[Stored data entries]
-- Opening Marker --

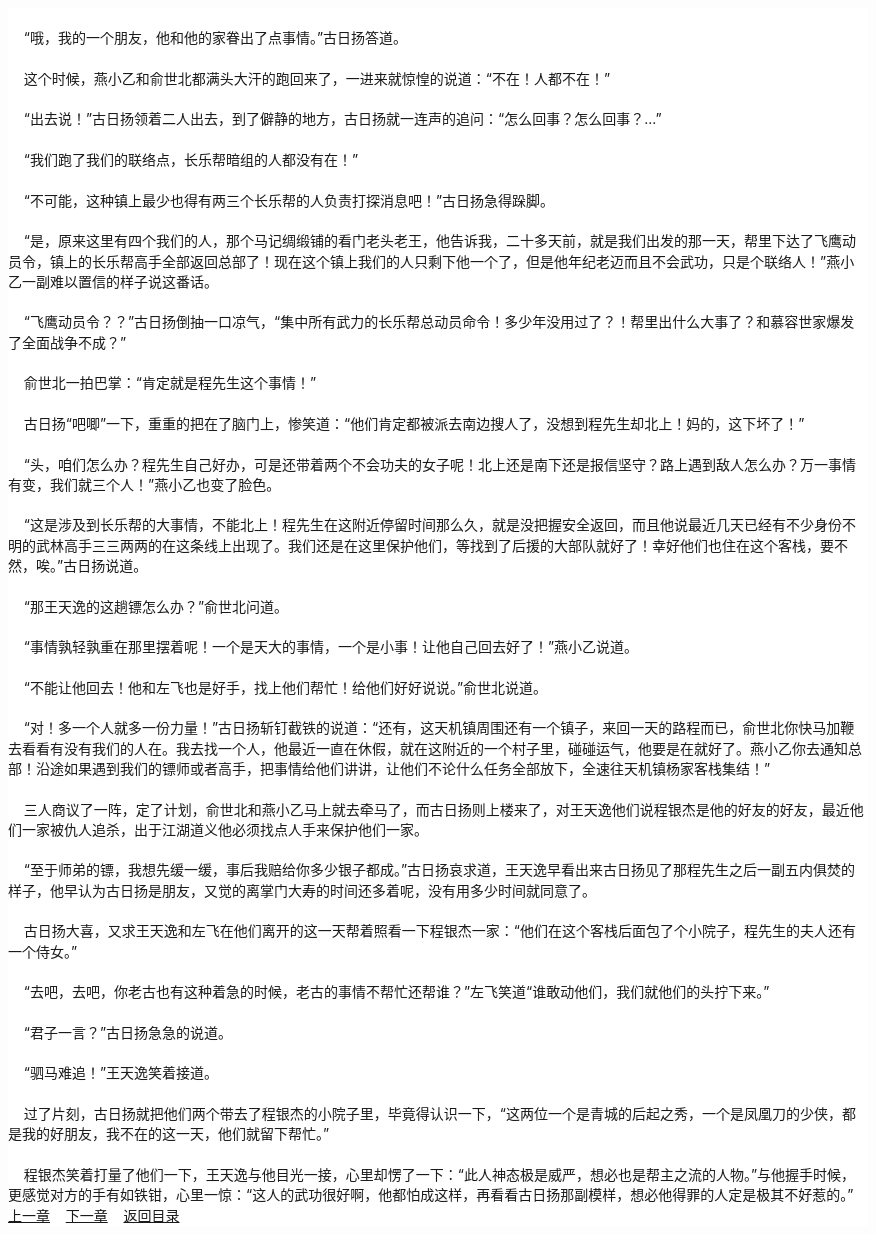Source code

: <br />&nbsp;&nbsp;&nbsp;&nbsp;“哦，我的一个朋友，他和他的家眷出了点事情。”古日扬答道。<br /><br />&nbsp;&nbsp;&nbsp;&nbsp;这个时候，燕小乙和俞世北都满头大汗的跑回来了，一进来就惊惶的说道：“不在！人都不在！”<br /><br />&nbsp;&nbsp;&nbsp;&nbsp;“出去说！”古日扬领着二人出去，到了僻静的地方，古日扬就一连声的追问：“怎么回事？怎么回事？...”<br /><br />&nbsp;&nbsp;&nbsp;&nbsp;“我们跑了我们的联络点，长乐帮暗组的人都没有在！”<br /><br />&nbsp;&nbsp;&nbsp;&nbsp;“不可能，这种镇上最少也得有两三个长乐帮的人负责打探消息吧！”古日扬急得跺脚。<br /><br />&nbsp;&nbsp;&nbsp;&nbsp;“是，原来这里有四个我们的人，那个马记绸缎铺的看门老头老王，他告诉我，二十多天前，就是我们出发的那一天，帮里下达了飞鹰动员令，镇上的长乐帮高手全部返回总部了！现在这个镇上我们的人只剩下他一个了，但是他年纪老迈而且不会武功，只是个联络人！”燕小乙一副难以置信的样子说这番话。<br /><br />&nbsp;&nbsp;&nbsp;&nbsp;“飞鹰动员令？？”古日扬倒抽一口凉气，“集中所有武力的长乐帮总动员命令！多少年没用过了？！帮里出什么大事了？和慕容世家爆发了全面战争不成？”<br /><br />&nbsp;&nbsp;&nbsp;&nbsp;俞世北一拍巴掌：“肯定就是程先生这个事情！”<br /><br />&nbsp;&nbsp;&nbsp;&nbsp;古日扬“吧唧”一下，重重的把在了脑门上，惨笑道：“他们肯定都被派去南边搜人了，没想到程先生却北上！妈的，这下坏了！”<br /><br />&nbsp;&nbsp;&nbsp;&nbsp;“头，咱们怎么办？程先生自己好办，可是还带着两个不会功夫的女子呢！北上还是南下还是报信坚守？路上遇到敌人怎么办？万一事情有变，我们就三个人！”燕小乙也变了脸色。<br /><br />&nbsp;&nbsp;&nbsp;&nbsp;“这是涉及到长乐帮的大事情，不能北上！程先生在这附近停留时间那么久，就是没把握安全返回，而且他说最近几天已经有不少身份不明的武林高手三三两两的在这条线上出现了。我们还是在这里保护他们，等找到了后援的大部队就好了！幸好他们也住在这个客栈，要不然，唉。”古日扬说道。<br /><br />&nbsp;&nbsp;&nbsp;&nbsp;“那王天逸的这趟镖怎么办？”俞世北问道。<br /><br />&nbsp;&nbsp;&nbsp;&nbsp;“事情孰轻孰重在那里摆着呢！一个是天大的事情，一个是小事！让他自己回去好了！”燕小乙说道。<br /><br />&nbsp;&nbsp;&nbsp;&nbsp;“不能让他回去！他和左飞也是好手，找上他们帮忙！给他们好好说说。”俞世北说道。<br /><br />&nbsp;&nbsp;&nbsp;&nbsp;“对！多一个人就多一份力量！”古日扬斩钉截铁的说道：“还有，这天机镇周围还有一个镇子，来回一天的路程而已，俞世北你快马加鞭去看看有没有我们的人在。我去找一个人，他最近一直在休假，就在这附近的一个村子里，碰碰运气，他要是在就好了。燕小乙你去通知总部！沿途如果遇到我们的镖师或者高手，把事情给他们讲讲，让他们不论什么任务全部放下，全速往天机镇杨家客栈集结！”<br /><br />&nbsp;&nbsp;&nbsp;&nbsp;三人商议了一阵，定了计划，俞世北和燕小乙马上就去牵马了，而古日扬则上楼来了，对王天逸他们说程银杰是他的好友的好友，最近他们一家被仇人追杀，出于江湖道义他必须找点人手来保护他们一家。<br /><br />&nbsp;&nbsp;&nbsp;&nbsp;“至于师弟的镖，我想先缓一缓，事后我赔给你多少银子都成。”古日扬哀求道，王天逸早看出来古日扬见了那程先生之后一副五内俱焚的样子，他早认为古日扬是朋友，又觉的离掌门大寿的时间还多着呢，没有用多少时间就同意了。<br /><br />&nbsp;&nbsp;&nbsp;&nbsp;古日扬大喜，又求王天逸和左飞在他们离开的这一天帮着照看一下程银杰一家：“他们在这个客栈后面包了个小院子，程先生的夫人还有一个侍女。”<br /><br />&nbsp;&nbsp;&nbsp;&nbsp;“去吧，去吧，你老古也有这种着急的时候，老古的事情不帮忙还帮谁？”左飞笑道“谁敢动他们，我们就他们的头拧下来。”<br /><br />&nbsp;&nbsp;&nbsp;&nbsp;“君子一言？”古日扬急急的说道。<br /><br />&nbsp;&nbsp;&nbsp;&nbsp;“驷马难追！”王天逸笑着接道。<br /><br />&nbsp;&nbsp;&nbsp;&nbsp;过了片刻，古日扬就把他们两个带去了程银杰的小院子里，毕竟得认识一下，“这两位一个是青城的后起之秀，一个是凤凰刀的少侠，都是我的好朋友，我不在的这一天，他们就留下帮忙。”<br /><br />&nbsp;&nbsp;&nbsp;&nbsp;程银杰笑着打量了他们一下，王天逸与他目光一接，心里却愣了一下：“此人神态极是威严，想必也是帮主之流的人物。”与他握手时候，更感觉对方的手有如铁钳，心里一惊：“这人的武功很好啊，他都怕成这样，再看看古日扬那副模样，想必他得罪的人定是极其不好惹的。” <br />
[上一章](https://github.com/xiaominghe2014/spider_book/blob/master/book/缺月梧桐/第108章.md)&nbsp;&nbsp;&nbsp;&nbsp;[下一章](https://github.com/xiaominghe2014/spider_book/blob/master/book/缺月梧桐/第110章.md)&nbsp;&nbsp;&nbsp;&nbsp;[返回目录](https://github.com/xiaominghe2014/spider_book/blob/master/book/缺月梧桐/README.md)
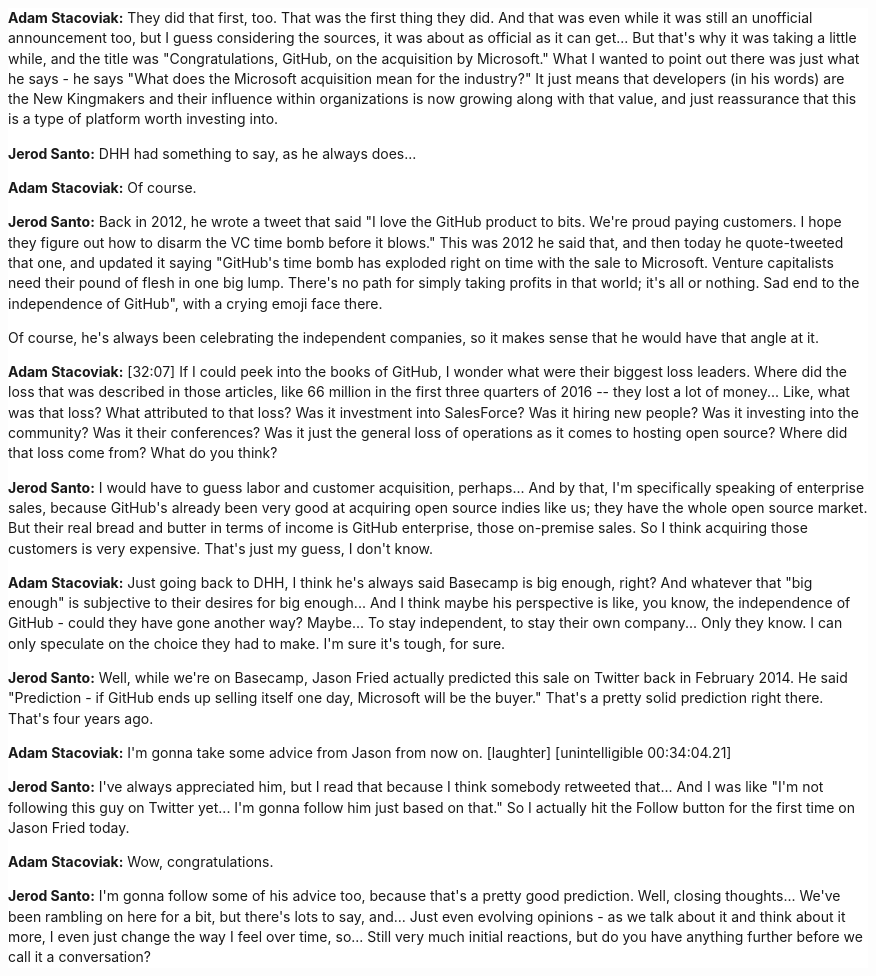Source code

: **Adam Stacoviak:** They did that first, too. That was the first thing they did. And that was even while it was still an unofficial announcement too, but I guess considering the sources, it was about as official as it can get... But that's why it was taking a little while, and the title was "Congratulations, GitHub, on the acquisition by Microsoft." What I wanted to point out there was just what he says - he says "What does the Microsoft acquisition mean for the industry?" It just means that developers (in his words) are the New Kingmakers and their influence within organizations is now growing along with that value, and just reassurance that this is a type of platform worth investing into.

**Jerod Santo:** DHH had something to say, as he always does...

**Adam Stacoviak:** Of course.

**Jerod Santo:** Back in 2012, he wrote a tweet that said "I love the GitHub product to bits. We're proud paying customers. I hope they figure out how to disarm the VC time bomb before it blows." This was 2012 he said that, and then today he quote-tweeted that one, and updated it saying "GitHub's time bomb has exploded right on time with the sale to Microsoft. Venture capitalists need their pound of flesh in one big lump. There's no path for simply taking profits in that world; it's all or nothing. Sad end to the independence of GitHub", with a crying emoji face there.

Of course, he's always been celebrating the independent companies, so it makes sense that he would have that angle at it.

**Adam Stacoviak:** \[32:07\] If I could peek into the books of GitHub, I wonder what were their biggest loss leaders. Where did the loss that was described in those articles, like 66 million in the first three quarters of 2016 -- they lost a lot of money... Like, what was that loss? What attributed to that loss? Was it investment into SalesForce? Was it hiring new people? Was it investing into the community? Was it their conferences? Was it just the general loss of operations as it comes to hosting open source? Where did that loss come from? What do you think?

**Jerod Santo:** I would have to guess labor and customer acquisition, perhaps... And by that, I'm specifically speaking of enterprise sales, because GitHub's already been very good at acquiring open source indies like us; they have the whole open source market. But their real bread and butter in terms of income is GitHub enterprise, those on-premise sales. So I think acquiring those customers is very expensive. That's just my guess, I don't know.

**Adam Stacoviak:** Just going back to DHH, I think he's always said Basecamp is big enough, right? And whatever that "big enough" is subjective to their desires for big enough... And I think maybe his perspective is like, you know, the independence of GitHub - could they have gone another way? Maybe... To stay independent, to stay their own company... Only they know. I can only speculate on the choice they had to make. I'm sure it's tough, for sure.

**Jerod Santo:** Well, while we're on Basecamp, Jason Fried actually predicted this sale on Twitter back in February 2014. He said "Prediction - if GitHub ends up selling itself one day, Microsoft will be the buyer." That's a pretty solid prediction right there. That's four years ago.

**Adam Stacoviak:** I'm gonna take some advice from Jason from now on. \[laughter\] \[unintelligible 00:34:04.21\]

**Jerod Santo:** I've always appreciated him, but I read that because I think somebody retweeted that... And I was like "I'm not following this guy on Twitter yet... I'm gonna follow him just based on that." So I actually hit the Follow button for the first time on Jason Fried today.

**Adam Stacoviak:** Wow, congratulations.

**Jerod Santo:** I'm gonna follow some of his advice too, because that's a pretty good prediction. Well, closing thoughts... We've been rambling on here for a bit, but there's lots to say, and... Just even evolving opinions - as we talk about it and think about it more, I even just change the way I feel over time, so... Still very much initial reactions, but do you have anything further before we call it a conversation?
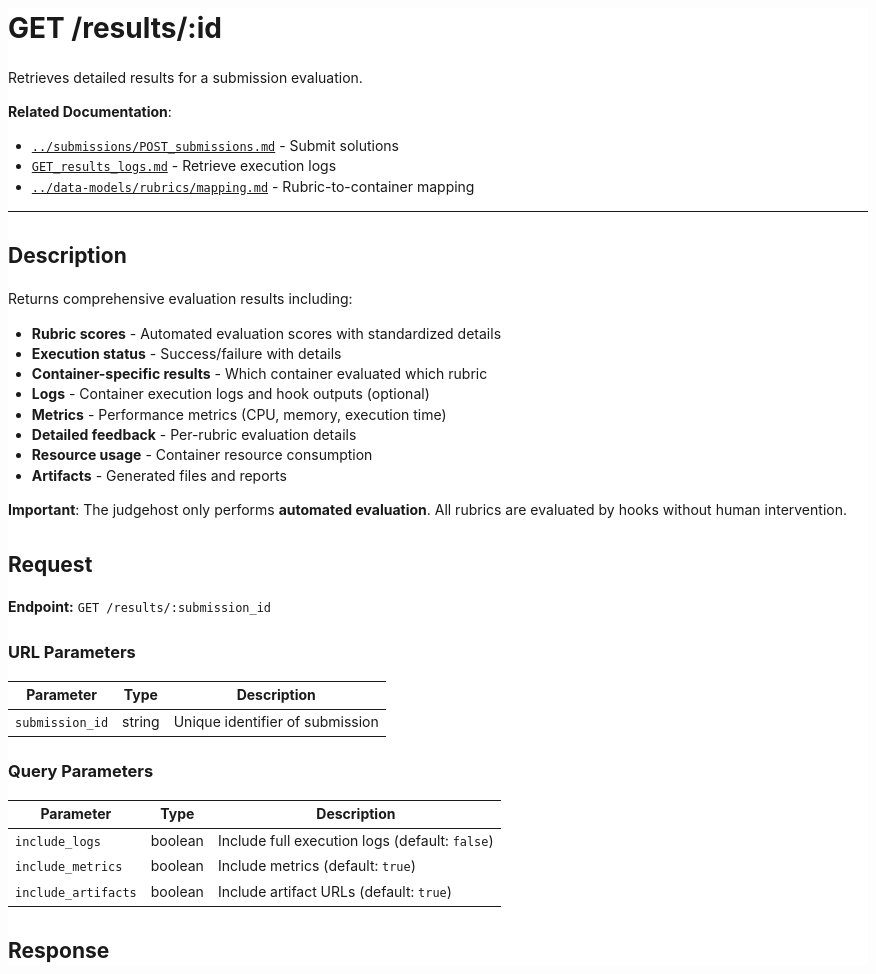 # GET /results/:id

Retrieves detailed results for a submission evaluation.

**Related Documentation**:

- [`../submissions/POST_submissions.md`](../submissions/POST_submissions.md) - Submit solutions
- [`GET_results_logs.md`](GET_results_logs.md) - Retrieve execution logs
- [`../data-models/rubrics/mapping.md`](../data-models/rubrics/mapping.md) - Rubric-to-container mapping

---

## Description

Returns comprehensive evaluation results including:

- **Rubric scores** - Automated evaluation scores with standardized details
- **Execution status** - Success/failure with details
- **Container-specific results** - Which container evaluated which rubric
- **Logs** - Container execution logs and hook outputs (optional)
- **Metrics** - Performance metrics (CPU, memory, execution time)
- **Detailed feedback** - Per-rubric evaluation details
- **Resource usage** - Container resource consumption
- **Artifacts** - Generated files and reports

**Important**: The judgehost only performs **automated evaluation**. All rubrics are evaluated by hooks without human intervention.

## Request

**Endpoint:** `GET /results/:submission_id`

### URL Parameters

| Parameter       | Type   | Description                     |
| --------------- | ------ | ------------------------------- |
| `submission_id` | string | Unique identifier of submission |

### Query Parameters

| Parameter           | Type    | Description                                    |
| ------------------- | ------- | ---------------------------------------------- |
| `include_logs`      | boolean | Include full execution logs (default: `false`) |
| `include_metrics`   | boolean | Include metrics (default: `true`)              |
| `include_artifacts` | boolean | Include artifact URLs (default: `true`)        |

## Response
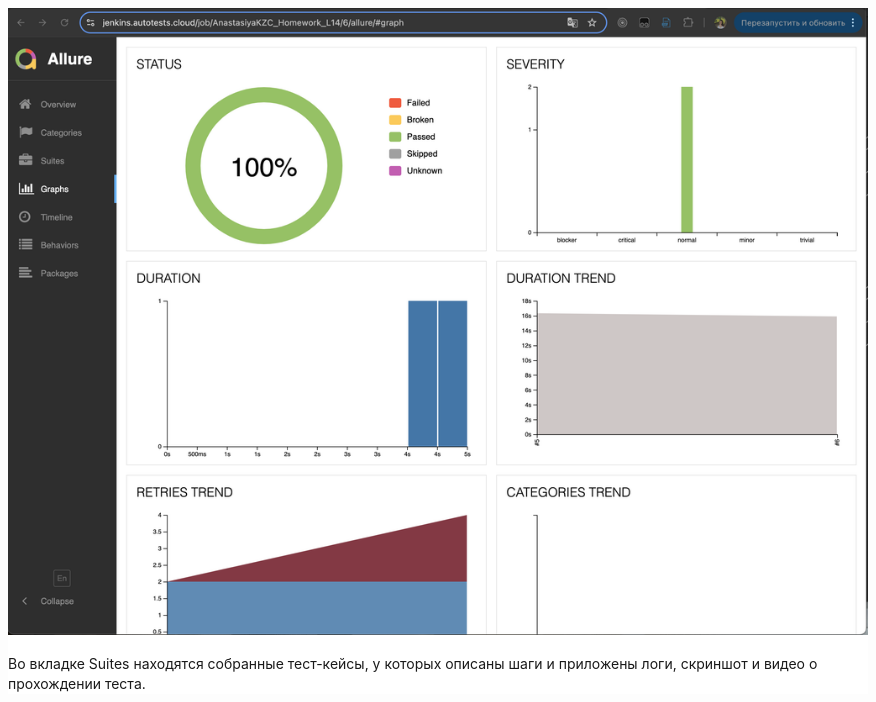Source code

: ![Allure Graphs](logo/graphs.png)

Во вкладке Suites находятся собранные тест-кейсы, у которых описаны шаги и приложены логи, скриншот и видео о прохождении теста.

-- Closing Marker --

Copy out all lines above that include the string "evaluated".

** Response to the exercise **
- **Container-specific results** - Which container evaluated which rubric
**Important**: The judgehost only performs **automated evaluation**. All rubrics are evaluated by hooks without human intervention.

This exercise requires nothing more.